In other words, race is stored as a numerical variable, with 4 categories in the CPS 2000 (more categories in 2008).  The racial groups don’t correspond to numbers in any meaningful way. The numbers are arbitrary. The categories are nominal, as opposed to ordinal (ordinal categories have a meaningful order). You could, if you wanted to, take the average of those numerical categories, but the results would be meaningless.

 

summarize race if year==2000

 

    Variable |       Obs        Mean    Std. Dev.       Min        Max

-------------+--------------------------------------------------------

        race |    133710    132.4183    105.8387        100        650

 

One key mistake *NOT* to make is to treat nominal variables like race as if the numbers really meant something. Do numerical manipulation only on variables that have numerical values that really mean something, for instance the income variables.
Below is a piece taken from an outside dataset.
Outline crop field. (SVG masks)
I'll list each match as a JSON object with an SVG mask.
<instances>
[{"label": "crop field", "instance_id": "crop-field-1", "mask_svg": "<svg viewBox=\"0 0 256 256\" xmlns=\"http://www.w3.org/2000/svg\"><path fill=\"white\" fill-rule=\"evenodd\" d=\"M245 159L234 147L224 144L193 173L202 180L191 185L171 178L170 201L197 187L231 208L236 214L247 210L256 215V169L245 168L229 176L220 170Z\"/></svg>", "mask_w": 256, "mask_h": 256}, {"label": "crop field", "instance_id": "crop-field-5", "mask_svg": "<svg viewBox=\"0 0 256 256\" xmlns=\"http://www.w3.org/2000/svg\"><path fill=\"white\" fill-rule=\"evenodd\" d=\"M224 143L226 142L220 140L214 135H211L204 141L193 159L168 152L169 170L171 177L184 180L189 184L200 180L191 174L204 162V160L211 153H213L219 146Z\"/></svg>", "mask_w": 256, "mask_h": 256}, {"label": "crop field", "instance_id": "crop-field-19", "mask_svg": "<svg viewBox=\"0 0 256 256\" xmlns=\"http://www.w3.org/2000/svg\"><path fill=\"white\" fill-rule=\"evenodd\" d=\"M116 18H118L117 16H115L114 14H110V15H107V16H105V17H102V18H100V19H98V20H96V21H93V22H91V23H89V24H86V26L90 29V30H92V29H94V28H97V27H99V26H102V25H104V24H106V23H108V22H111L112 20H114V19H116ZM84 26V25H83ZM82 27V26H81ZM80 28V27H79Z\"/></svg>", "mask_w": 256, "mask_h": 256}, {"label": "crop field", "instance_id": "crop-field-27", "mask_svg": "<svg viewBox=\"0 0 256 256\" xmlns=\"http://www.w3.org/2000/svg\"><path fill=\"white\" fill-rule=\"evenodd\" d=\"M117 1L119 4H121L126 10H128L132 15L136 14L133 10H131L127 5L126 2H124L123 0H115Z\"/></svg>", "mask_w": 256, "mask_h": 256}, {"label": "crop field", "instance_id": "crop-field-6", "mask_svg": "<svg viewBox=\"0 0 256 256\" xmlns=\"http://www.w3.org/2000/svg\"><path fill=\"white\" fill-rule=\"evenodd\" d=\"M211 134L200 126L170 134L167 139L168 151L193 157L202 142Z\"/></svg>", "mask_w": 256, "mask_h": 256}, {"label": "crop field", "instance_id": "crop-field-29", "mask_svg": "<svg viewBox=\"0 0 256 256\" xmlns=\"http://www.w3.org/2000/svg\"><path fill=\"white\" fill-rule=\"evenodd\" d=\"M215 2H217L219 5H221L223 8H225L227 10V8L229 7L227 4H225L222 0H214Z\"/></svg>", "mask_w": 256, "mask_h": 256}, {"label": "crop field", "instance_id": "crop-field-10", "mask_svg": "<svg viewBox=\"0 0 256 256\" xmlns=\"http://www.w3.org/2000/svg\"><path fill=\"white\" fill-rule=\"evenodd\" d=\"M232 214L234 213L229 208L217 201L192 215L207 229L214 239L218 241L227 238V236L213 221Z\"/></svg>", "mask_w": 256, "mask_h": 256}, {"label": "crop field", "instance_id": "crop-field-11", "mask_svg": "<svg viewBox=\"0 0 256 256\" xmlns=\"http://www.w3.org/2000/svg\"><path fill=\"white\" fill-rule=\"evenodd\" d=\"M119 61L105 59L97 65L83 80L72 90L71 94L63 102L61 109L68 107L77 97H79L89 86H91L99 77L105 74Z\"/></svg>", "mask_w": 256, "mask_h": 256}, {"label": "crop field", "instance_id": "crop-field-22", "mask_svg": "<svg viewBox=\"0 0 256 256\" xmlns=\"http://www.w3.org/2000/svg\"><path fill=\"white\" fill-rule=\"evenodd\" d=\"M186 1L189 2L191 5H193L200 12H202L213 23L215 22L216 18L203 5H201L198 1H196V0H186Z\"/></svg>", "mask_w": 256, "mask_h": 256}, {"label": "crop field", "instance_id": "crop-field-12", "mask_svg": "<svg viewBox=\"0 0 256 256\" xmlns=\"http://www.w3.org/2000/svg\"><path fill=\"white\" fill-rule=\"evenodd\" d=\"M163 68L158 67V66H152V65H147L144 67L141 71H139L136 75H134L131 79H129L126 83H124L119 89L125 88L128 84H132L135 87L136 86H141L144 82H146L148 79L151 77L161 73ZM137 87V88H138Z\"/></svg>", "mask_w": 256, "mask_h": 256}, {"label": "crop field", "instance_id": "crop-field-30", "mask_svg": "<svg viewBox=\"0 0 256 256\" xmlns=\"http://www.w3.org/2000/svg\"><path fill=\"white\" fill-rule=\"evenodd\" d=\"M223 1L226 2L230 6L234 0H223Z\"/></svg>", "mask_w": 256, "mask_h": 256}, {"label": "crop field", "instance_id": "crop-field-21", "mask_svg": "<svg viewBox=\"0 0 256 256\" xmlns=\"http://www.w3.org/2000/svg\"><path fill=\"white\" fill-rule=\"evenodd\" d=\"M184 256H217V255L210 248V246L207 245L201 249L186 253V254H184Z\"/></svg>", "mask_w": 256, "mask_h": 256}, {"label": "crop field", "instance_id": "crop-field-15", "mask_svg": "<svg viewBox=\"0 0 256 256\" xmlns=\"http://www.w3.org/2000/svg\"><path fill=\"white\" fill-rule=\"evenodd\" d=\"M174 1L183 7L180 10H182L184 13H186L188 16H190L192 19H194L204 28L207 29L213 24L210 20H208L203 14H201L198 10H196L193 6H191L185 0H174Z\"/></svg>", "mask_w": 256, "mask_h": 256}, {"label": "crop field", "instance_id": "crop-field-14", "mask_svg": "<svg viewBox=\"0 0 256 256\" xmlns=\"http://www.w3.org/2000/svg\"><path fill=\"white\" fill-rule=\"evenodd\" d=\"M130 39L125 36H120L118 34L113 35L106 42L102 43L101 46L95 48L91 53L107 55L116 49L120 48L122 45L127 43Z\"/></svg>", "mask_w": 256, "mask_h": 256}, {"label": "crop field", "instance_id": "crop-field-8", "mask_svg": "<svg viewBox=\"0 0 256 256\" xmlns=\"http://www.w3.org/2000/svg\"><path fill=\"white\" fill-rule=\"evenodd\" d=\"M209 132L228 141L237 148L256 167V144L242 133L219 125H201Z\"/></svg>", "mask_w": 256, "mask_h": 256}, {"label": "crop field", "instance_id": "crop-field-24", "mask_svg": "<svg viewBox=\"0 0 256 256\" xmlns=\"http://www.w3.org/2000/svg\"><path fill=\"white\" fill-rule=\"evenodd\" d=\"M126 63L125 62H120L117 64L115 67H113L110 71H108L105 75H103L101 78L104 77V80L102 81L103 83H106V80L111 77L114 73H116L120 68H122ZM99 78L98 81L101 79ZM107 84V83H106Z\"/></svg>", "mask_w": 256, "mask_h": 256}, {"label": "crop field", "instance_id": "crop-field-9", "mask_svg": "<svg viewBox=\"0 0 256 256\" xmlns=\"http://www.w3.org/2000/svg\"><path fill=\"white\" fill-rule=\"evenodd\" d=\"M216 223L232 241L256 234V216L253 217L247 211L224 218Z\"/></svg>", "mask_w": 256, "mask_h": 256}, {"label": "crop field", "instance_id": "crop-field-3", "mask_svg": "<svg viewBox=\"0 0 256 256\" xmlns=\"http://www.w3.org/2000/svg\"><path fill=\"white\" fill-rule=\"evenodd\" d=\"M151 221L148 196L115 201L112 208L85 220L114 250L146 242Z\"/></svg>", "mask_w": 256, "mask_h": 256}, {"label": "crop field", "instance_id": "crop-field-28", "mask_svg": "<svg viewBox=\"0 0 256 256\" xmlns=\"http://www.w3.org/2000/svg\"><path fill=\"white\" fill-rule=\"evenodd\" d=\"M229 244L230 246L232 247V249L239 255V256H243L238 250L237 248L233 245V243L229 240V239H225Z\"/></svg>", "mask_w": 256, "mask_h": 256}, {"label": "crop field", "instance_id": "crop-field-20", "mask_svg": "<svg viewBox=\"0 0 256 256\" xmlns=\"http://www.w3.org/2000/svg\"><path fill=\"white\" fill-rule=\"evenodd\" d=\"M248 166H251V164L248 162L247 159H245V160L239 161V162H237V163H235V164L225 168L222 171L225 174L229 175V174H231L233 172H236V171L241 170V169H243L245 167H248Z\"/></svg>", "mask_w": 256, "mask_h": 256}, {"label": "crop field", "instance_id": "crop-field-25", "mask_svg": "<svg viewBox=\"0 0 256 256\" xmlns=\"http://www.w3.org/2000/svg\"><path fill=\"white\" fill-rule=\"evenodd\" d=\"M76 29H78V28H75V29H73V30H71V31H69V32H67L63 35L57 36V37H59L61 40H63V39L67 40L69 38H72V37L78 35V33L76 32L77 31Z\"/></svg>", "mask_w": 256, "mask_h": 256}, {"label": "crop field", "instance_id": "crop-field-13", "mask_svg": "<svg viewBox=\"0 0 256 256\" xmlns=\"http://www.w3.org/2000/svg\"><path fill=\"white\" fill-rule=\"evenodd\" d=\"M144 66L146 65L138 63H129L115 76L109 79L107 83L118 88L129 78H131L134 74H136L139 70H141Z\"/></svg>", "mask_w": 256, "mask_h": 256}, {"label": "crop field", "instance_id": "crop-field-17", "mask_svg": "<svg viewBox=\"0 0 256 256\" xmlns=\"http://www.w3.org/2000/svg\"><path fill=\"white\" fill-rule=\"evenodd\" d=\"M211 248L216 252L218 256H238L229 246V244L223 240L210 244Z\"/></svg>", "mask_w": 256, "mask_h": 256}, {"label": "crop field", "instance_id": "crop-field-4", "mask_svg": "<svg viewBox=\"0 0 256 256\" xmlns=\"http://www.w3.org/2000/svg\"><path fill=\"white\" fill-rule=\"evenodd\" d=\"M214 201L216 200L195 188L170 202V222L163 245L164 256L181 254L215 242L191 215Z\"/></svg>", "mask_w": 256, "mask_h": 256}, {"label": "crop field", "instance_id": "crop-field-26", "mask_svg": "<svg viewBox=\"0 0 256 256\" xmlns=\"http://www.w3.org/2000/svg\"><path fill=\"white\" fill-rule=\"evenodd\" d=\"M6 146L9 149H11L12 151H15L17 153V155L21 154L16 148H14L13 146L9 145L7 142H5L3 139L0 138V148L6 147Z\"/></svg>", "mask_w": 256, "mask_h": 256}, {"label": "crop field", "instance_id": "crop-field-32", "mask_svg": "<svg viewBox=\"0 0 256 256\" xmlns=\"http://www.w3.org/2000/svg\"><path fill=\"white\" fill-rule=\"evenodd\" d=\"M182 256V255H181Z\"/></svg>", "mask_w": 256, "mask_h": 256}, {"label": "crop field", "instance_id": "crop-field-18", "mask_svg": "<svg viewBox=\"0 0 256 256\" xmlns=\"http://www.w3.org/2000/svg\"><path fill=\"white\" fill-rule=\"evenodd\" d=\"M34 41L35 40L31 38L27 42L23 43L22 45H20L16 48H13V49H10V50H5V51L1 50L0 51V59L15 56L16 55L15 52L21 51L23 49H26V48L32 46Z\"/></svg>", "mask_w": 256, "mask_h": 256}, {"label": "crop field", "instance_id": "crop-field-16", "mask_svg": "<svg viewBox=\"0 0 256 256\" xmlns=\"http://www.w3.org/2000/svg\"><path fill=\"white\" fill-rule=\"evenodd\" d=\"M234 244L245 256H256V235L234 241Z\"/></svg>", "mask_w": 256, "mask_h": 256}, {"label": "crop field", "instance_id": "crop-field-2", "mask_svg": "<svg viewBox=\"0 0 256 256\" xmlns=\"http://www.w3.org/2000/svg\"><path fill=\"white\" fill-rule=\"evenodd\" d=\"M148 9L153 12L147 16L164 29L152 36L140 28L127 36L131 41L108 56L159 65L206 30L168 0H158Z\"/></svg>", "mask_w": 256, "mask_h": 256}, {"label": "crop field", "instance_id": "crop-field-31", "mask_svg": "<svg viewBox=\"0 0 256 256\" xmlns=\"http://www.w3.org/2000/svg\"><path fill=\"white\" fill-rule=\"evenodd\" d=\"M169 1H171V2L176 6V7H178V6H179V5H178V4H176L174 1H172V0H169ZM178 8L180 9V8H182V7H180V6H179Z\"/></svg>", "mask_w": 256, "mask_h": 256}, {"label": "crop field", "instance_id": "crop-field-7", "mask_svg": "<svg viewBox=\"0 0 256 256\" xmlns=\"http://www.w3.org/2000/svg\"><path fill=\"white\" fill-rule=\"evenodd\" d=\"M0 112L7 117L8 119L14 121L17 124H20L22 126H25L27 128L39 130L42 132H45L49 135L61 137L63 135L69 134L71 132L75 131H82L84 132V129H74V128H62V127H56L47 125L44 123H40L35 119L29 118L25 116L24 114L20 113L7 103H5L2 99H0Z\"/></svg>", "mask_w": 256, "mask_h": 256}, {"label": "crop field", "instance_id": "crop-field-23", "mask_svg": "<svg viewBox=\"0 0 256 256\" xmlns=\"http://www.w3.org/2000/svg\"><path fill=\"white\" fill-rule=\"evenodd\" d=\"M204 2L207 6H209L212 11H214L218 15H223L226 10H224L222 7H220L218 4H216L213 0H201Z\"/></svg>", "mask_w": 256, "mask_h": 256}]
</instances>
On the other side of things, tabulate is good for categorical variables like race, but mostly useless for continuous variables like income, because income has thousands of different levels, for every different recorded income in the dataset.

 

If you want to examine only the blacks, you need to use the statement “if race==200”, Stata doesn’t understand “if race==”black”” because race is stored as a number.

 

. summarize inctot if race=="White"

type mismatch

r(109);

 

 

So:

 

tabulate region if year==2000

 

        Region and division |      Freq.     Percent        Cum.

----------------------------+-----------------------------------

       New England Division |      9,470        7.08        7.08

   Middle Atlantic Division |     17,734       13.26       20.35

East North Central Division |     18,311       13.69       34.04

West North Central Division |     11,446        8.56       42.60

    South Atlantic Division |     21,015       15.72       58.32

East South Central Division |      6,564        4.91       63.23

West South Central Division |     13,299        9.95       73.17

          Mountain Division |     16,382       12.25       85.42

           Pacific Division |     19,489       14.58      100.00

----------------------------+-----------------------------------

                      Total |    133,710      100.00

 

. tabulate region if year==2000 & race==200

 

        Region and division |      Freq.     Percent        Cum.

----------------------------+-----------------------------------

       New England Division |        477        3.50        3.50

   Middle Atlantic Division |      2,308       16.94       20.44

East North Central Division |      2,239       16.43       36.87

West North Central Division |        420        3.08       39.95

    South Atlantic Division |      4,168       30.59       70.54

East South Central Division |      1,370       10.05       80.60

West South Central Division |      1,597       11.72       92.32

          Mountain Division |        284        2.08       94.40

           Pacific Division |        763        5.60      100.00

----------------------------+-----------------------------------

                      Total |     13,626      100.00

 

Blacks are overrepresented in the South Atlantic, and underrepresented in the Pacific region of the US.